Voters will pick two candidates, for three-year terms, for each of those boards.

For moderator, Ellen McCarthy Garber, 3 Tara Ann Drive; Janet Kennedy, 45 Cocasset St.; and Francis J. Spillane, 11 Country Club Lane. Voters will pick one, for a one-year term.

School project

The school project has received widespread support and little public opposition. Superintendent Christopher Martes has continued a schedule of more than a dozen presentations, detailing the calculated energy savings - $129,000 per year - and many construction and financial details.

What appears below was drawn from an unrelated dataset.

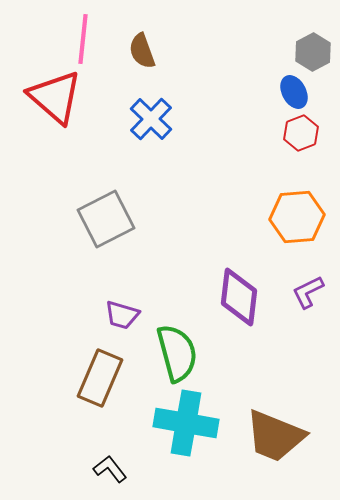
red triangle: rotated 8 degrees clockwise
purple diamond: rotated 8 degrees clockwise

"These are all essential elements of a great high school (building)," Martes said during the last school board meeting. The work will take 30 months spanning three summer. It will include replacing the roof, windows, exterior doors, HVAC upgrades, new fire alarms and electrical, accessibility improvements, asbestos removal, installing a new gym floor and science lab renovations. Martes said taxpayers have the additional assurance that the Massachusetts School Building Authority's grant approval came only after its own standards for a building's needs and construction solutions were met.

The ballot question asks residents to pay the town's share of the costs to repair and/or renovate FHS. To be approved, the $10.4 million debt exclusion needs a simple majority on the ballot and a two-thirds vote at the May 11 annual town meeting.

Six candidates are unopposed.

Seeking three-year seats are: board of assessors, Michael K. Laracy, 91 Chestnut St.; water and sewer commission, Michael P. Stanton, 10 Shepherd St.; board of health, incumbent Paul A. Mullins; planning board, incumbent Kevin P. Weinfeld, 43 Granite St., and Gordon W. Greene, 23 Villa Drive.

Housing authority incumbent Harold H. Donnelly Jr., 6 Carmine Ave, is running unopposed for a five-year term.